The attack seems mild, most evident, besides the snow clouds, as some black, sooty mold on the plants. Sooty mold is a fungus that feeds on the sweet exudate the insect drips on the plant. It’s only on the surface of the leaf so is harmless unless it becomes so dense that the leaf is shaded.

Cabbage whitefly isn’t easily controlled with chemical pesticides. I’m not worried, though, because the level of damage doesn’t warrant my lifting a finger against them.

If some control is needed before the season ends, sprays of either insecticidal soap or horticultural oils are effective — and won’t disrupt the whiteflies’ natural insect and fungal enemies, of which there are plenty. Cleaning up the bed at the end of the season also helps, for next year. Yellow-colored cards coated with something sticky, like Tangletrap, also could offer some control. For now, though, I’m just watching them flit about each time I draw near.

Peach Harvest

The peach crop got harvested a few days ago, all two of them.

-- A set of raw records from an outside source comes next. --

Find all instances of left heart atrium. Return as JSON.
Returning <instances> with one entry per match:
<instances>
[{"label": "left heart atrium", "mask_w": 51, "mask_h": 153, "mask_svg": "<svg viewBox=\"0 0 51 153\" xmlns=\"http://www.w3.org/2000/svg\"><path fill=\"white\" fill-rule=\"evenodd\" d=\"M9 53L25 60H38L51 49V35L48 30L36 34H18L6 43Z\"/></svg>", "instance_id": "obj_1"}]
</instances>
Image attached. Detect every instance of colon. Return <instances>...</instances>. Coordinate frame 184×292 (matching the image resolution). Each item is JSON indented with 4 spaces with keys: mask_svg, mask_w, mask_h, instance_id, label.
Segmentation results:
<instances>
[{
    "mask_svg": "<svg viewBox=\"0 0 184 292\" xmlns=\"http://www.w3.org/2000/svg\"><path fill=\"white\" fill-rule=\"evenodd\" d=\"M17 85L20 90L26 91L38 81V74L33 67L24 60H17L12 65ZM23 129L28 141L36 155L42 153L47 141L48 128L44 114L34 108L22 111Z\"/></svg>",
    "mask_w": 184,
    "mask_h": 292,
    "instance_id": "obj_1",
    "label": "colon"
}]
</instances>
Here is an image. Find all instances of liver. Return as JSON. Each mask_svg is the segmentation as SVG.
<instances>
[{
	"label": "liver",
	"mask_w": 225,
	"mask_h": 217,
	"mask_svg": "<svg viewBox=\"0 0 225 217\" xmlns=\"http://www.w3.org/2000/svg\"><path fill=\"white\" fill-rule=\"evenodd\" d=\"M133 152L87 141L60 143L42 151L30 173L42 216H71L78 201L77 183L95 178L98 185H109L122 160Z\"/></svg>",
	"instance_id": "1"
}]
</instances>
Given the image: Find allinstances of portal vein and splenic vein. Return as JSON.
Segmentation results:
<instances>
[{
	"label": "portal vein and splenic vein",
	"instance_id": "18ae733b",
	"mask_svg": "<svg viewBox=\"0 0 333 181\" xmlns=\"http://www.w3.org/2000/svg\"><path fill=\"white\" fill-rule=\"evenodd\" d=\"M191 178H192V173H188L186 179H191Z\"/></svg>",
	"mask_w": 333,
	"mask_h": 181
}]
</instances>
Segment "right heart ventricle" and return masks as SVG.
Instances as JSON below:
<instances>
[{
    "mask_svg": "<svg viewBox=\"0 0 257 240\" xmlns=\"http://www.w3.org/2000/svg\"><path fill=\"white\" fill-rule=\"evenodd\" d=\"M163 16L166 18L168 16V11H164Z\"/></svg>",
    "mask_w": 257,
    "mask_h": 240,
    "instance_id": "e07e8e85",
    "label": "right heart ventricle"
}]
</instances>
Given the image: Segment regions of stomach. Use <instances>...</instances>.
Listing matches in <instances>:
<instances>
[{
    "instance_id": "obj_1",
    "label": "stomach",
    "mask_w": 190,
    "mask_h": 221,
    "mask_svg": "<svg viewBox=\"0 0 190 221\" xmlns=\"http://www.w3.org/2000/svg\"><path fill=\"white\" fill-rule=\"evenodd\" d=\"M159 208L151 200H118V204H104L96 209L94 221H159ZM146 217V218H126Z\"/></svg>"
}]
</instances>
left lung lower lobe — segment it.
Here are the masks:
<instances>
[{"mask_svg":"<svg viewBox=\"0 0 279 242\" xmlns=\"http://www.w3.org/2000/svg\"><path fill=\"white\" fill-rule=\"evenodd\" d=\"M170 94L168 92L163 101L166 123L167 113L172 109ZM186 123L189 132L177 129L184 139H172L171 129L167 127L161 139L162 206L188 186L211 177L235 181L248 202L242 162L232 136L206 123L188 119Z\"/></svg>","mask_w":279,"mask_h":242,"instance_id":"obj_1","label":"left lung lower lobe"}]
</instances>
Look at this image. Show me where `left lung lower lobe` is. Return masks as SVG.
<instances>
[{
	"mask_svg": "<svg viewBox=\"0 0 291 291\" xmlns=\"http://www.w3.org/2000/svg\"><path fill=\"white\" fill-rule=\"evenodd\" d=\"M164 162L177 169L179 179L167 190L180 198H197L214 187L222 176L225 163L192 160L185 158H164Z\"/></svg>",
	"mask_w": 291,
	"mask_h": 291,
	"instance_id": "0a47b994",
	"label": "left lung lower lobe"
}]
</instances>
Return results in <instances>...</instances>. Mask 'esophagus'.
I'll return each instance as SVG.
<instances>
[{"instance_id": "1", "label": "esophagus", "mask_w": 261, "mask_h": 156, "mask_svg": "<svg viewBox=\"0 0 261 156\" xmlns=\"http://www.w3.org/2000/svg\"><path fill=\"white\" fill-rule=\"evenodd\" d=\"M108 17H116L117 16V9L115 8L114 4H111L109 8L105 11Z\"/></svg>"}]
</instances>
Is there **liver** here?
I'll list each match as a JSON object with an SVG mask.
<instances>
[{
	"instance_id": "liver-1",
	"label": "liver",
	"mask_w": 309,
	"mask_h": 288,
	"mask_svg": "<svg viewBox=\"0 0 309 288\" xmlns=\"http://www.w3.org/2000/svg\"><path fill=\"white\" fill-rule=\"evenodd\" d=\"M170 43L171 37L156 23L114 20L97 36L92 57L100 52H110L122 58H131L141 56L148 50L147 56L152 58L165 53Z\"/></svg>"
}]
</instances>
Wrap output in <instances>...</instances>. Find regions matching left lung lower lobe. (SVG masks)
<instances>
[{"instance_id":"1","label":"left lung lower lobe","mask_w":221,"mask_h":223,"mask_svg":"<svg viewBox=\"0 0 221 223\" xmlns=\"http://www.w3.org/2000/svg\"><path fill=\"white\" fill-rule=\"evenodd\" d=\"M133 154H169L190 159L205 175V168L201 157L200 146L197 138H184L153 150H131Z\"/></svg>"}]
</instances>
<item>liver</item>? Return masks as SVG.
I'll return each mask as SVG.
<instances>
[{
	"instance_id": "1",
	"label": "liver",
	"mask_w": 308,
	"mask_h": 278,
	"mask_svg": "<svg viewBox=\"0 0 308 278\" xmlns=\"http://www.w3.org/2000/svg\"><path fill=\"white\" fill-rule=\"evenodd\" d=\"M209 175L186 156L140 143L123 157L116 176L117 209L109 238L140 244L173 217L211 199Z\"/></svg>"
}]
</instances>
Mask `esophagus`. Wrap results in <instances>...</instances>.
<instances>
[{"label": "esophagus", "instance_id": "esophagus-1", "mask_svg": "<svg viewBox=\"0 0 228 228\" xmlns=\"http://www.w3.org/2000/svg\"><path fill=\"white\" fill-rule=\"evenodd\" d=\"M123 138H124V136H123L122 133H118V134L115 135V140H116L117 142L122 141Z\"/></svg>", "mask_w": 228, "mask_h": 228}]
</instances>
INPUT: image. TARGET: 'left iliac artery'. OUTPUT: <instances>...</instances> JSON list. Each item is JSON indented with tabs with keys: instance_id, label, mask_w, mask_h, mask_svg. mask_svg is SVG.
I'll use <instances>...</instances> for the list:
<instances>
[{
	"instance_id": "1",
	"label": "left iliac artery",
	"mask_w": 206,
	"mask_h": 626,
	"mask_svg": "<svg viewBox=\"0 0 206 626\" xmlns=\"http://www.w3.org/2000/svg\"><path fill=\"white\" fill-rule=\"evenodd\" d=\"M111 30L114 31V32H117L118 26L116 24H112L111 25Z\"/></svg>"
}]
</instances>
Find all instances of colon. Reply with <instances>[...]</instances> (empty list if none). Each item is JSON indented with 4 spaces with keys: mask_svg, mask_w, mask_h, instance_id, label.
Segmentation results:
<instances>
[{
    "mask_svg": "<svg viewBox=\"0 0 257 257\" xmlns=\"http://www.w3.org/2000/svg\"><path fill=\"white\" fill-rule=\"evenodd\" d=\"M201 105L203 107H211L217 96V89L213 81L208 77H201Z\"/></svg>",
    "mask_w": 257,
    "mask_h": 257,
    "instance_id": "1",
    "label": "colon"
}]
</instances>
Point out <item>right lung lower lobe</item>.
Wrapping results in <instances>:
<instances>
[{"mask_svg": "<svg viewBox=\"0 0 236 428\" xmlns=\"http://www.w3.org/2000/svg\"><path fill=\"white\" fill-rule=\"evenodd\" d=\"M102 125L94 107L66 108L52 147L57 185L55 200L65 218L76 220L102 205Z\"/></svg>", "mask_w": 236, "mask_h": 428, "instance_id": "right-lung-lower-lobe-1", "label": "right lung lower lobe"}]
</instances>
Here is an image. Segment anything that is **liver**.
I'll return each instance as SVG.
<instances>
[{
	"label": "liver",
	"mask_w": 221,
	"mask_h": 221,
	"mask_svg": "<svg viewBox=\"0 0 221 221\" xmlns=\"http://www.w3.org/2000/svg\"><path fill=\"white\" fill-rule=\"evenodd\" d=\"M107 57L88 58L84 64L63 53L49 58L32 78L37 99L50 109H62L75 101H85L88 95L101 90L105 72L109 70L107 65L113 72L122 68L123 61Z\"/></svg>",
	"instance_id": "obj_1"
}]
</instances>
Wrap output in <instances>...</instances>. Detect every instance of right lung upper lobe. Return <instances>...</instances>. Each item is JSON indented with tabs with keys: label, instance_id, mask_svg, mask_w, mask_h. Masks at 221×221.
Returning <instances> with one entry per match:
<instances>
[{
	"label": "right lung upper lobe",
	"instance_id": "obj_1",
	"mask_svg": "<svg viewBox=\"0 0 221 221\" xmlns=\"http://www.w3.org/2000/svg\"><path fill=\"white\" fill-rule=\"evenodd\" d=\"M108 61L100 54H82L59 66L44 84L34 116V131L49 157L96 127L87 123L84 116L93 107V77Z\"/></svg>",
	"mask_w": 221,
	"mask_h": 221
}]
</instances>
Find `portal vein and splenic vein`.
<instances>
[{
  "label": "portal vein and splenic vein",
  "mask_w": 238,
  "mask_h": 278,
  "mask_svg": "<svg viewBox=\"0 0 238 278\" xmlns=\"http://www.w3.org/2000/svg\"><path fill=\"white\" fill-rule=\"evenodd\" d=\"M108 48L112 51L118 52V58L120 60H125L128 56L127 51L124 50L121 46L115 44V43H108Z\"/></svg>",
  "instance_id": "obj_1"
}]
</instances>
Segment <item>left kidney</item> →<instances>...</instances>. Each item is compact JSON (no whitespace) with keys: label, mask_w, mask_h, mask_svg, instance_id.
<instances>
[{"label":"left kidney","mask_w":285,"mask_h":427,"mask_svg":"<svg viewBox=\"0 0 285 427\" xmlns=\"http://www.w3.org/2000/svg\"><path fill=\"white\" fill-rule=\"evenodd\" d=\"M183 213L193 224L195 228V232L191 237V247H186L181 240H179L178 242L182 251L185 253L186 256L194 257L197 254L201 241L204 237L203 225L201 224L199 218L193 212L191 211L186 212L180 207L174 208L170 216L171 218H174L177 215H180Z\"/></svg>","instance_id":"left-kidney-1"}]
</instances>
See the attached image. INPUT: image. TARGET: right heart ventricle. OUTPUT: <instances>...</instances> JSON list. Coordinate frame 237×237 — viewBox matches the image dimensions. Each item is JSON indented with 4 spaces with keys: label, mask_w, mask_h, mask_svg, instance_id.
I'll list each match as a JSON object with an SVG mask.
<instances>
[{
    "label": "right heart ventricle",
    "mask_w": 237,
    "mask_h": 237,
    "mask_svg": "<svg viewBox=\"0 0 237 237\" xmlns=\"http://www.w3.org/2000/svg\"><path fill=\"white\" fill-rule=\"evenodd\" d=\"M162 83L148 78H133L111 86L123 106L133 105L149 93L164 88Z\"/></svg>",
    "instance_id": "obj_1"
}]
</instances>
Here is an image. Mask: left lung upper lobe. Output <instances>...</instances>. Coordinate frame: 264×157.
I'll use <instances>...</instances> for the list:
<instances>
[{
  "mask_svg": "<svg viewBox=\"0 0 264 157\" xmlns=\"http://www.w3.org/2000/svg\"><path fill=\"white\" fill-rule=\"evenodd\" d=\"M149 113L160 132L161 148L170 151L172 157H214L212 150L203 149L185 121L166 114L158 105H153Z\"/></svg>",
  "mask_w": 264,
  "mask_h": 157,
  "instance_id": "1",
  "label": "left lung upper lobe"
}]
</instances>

The tree is small, but not that small; it could have supported a couple of gallons of peaches.

This was a good season for peaches. Unfortunately, my farmden is not a good site for fruit. Insect pests can move in from the woods only 50 feet from the trees, and the low lying ground acts like a basin into which cold air can collect. That cold air brings late frosts (not this year), and moister air in which fungal diseases fester. Those are my excuses for my two-peach harvest.

On the other hand, my investment in the tree has been minimal. The tree grew from a peach pit. Sow an apple seed and the tree might take 10 years before it yields its first fruit. And then, after that long wait, the chance of that fruit tasting good is only about one in 10,000.Sprouting peach pit

Sow a peach seed, and the tree might bear in 4 years. The fruit on that tree is likely to taste quite good, perhaps great. Peaches are self-pollinating, so there’s no foreign genes introduced into the resulting pit. Not so for apples, which don’t bear fruit unless pollinated by a different variety.

My peaches, by the way, tasted great. And, with gracefully drooping leaves that retain their shiny green color all season long, the tree is very attractive. I am hoping for a larger crop next year.

Ladybugs to the Rescue

Aha. Checked back with the whiteflies on the Brussels sprouts, and what do I see? Some ladybugs dining, moving up and down the leaves. The young larvae are likewise at work along with their parents.Ladybug on cabbage leaf

(The “lady” in ladybug is, by the way, the virgin Mary. The German word for them, Marienkafer, translates also as Marybeetle.)

Among the many species of ladybug, all in the family Coccinellidae, are some that specialize in devouring mites, others specialize in mildews, still others on mealybugs (I mentioned last week purchasing and using them for fig mealybugs), some for scale insects, and so on. Some members of the family feed on plants: squash beetles and Mexican bean beetles, for instance.

I don’t know which species of ladybug is at work on my Brussels sprouts, but I’m happy to have them.